Science Fiction World
- Editor: Liu Chengshu
- Categories: Science fiction magazine
- Frequency: Monthly
- Circulation: 130,000
- Founded: 1979
- Country: China
- Based in: Chengdu, Sichuan
- Website: www.sfw.com.cn?page_id=103

= Science Fiction World =

Chinese science fiction magazine

Science Fiction World (Sci-Fi World; SFW; 科幻世界 (kēhuàn shìjiè)), begun in 1979, is a monthly science fiction magazine published in the People's Republic of China, headquartered in Chengdu, Sichuan. It dominates the Chinese science fiction magazine market, reaching a peak circulation of 300,000–400,000 copies per issue for a time after 1999, as a result of coincidentally publishing an issue matching the essay topic of the gaokao for that year, memory transplantation, which earned recognition from Xinhua.

==History and profile==
The magazine was established in 1979 with the name Science Literature. In August 2007, the editor of Science Fiction World, Yang Xiao, organized the Chengdu International Science Fiction and Fantasy Festival, the largest such event ever held in China. An estimated 4,000 Chinese fans attended the four-day festival.

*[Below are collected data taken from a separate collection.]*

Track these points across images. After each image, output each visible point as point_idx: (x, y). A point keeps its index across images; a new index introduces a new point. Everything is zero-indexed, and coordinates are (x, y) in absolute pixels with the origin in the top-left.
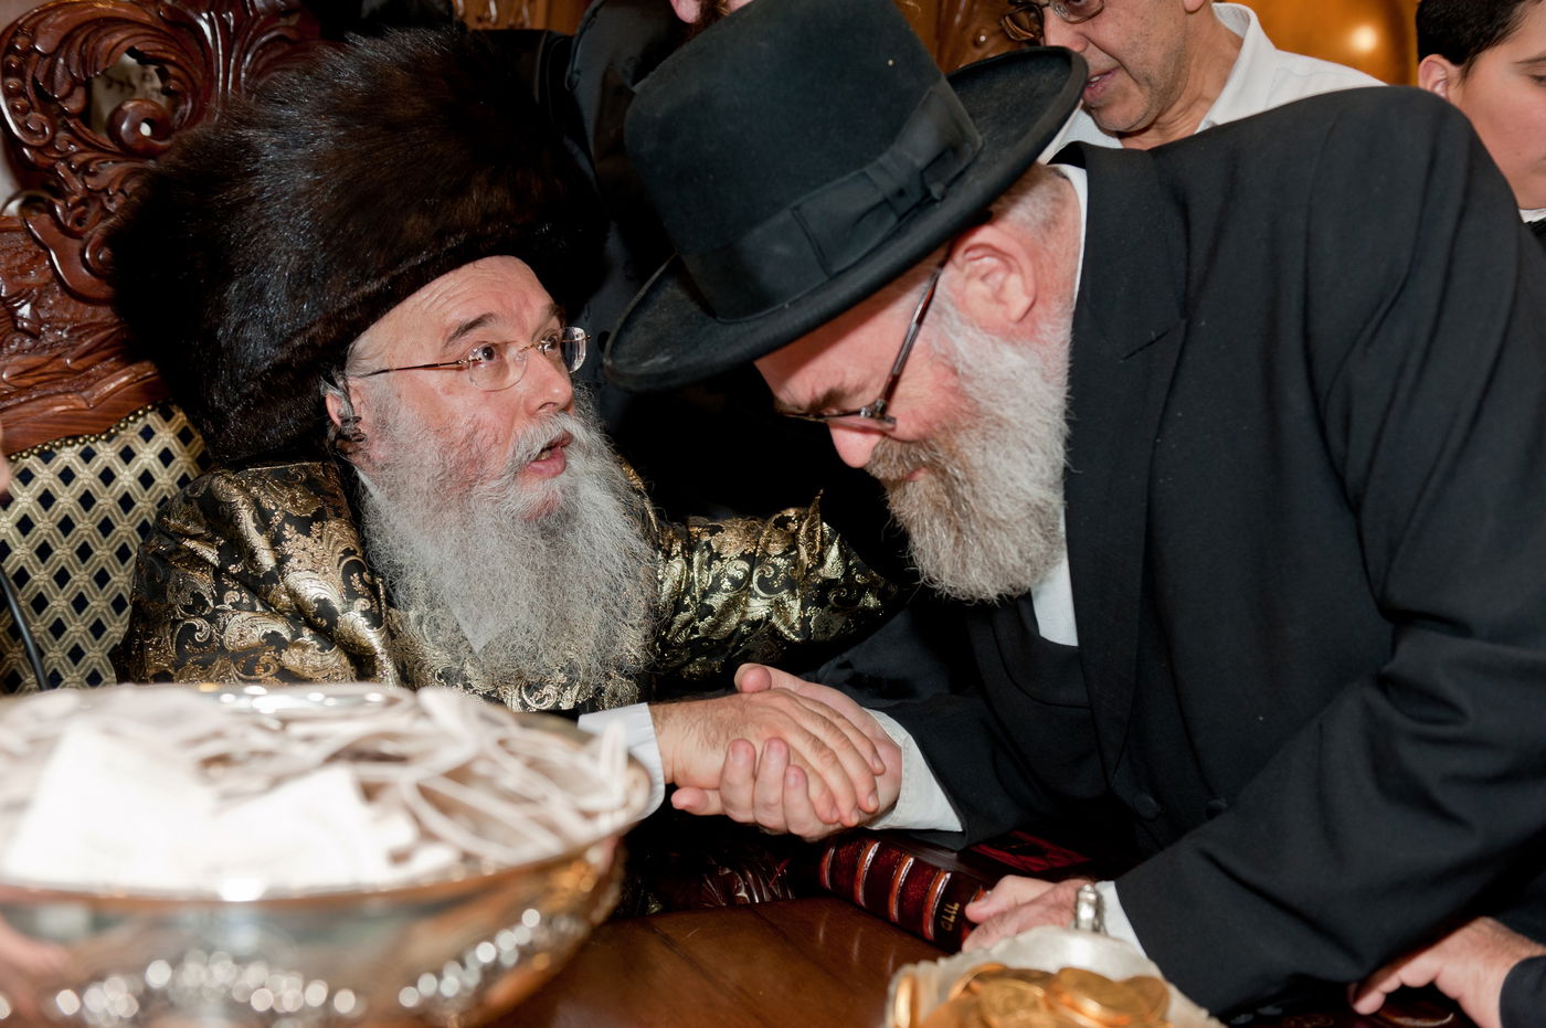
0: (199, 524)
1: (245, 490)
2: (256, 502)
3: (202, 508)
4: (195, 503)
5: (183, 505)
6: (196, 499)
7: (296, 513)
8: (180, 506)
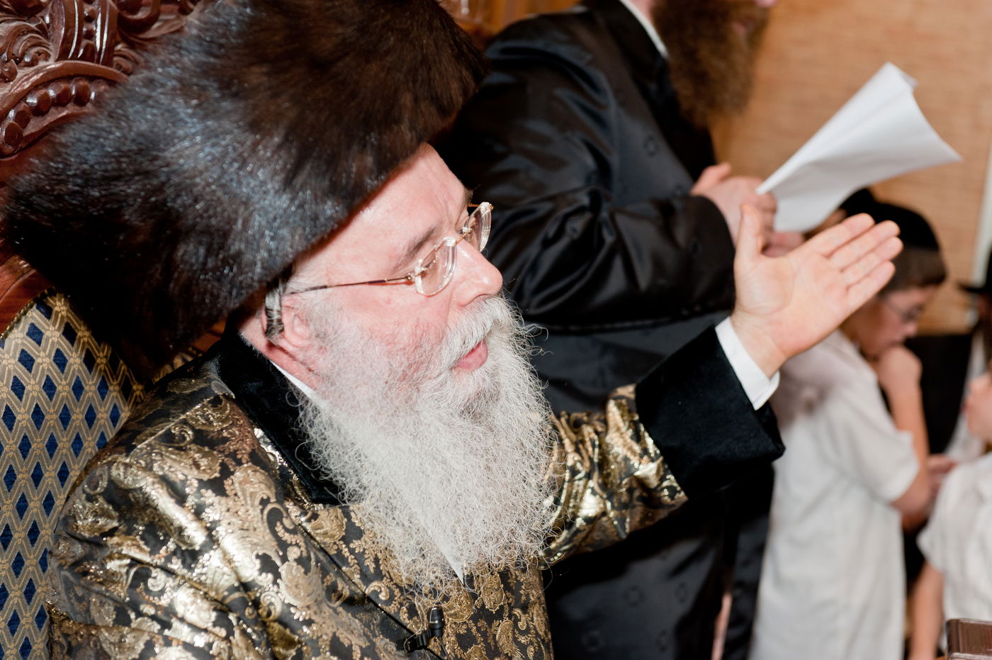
0: (110, 517)
1: (148, 468)
2: (165, 481)
3: (110, 501)
4: (101, 500)
5: (88, 505)
6: (100, 494)
7: (206, 477)
8: (84, 507)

== New editor and staff rebellion ==
In March 2010, the staff of the magazine issued an open letter attacking new editor Li Chang for actions including: cancelling contracts with Chinese science fiction readers and authors; refusing to buy stories from authors, forcing the editors to write the stories themselves; ordering that foreign language editors do all translations into Chinese themselves instead of buying translations, and art editors create the illustrations themselves instead of hiring artists. He also interfered with advertising, replacing the magazine's front cover with an advertisement for a school. All of these malfeasances were claimed as causes for the recent severe drop in SFW circulation, to a low of approximately 130,000. Investigations by China Youth Daily and others verified the accusations, and by 4 April Xinhua reported Li Chang's ouster. Later, Yao Haijun became the deputy director of Science Fiction World.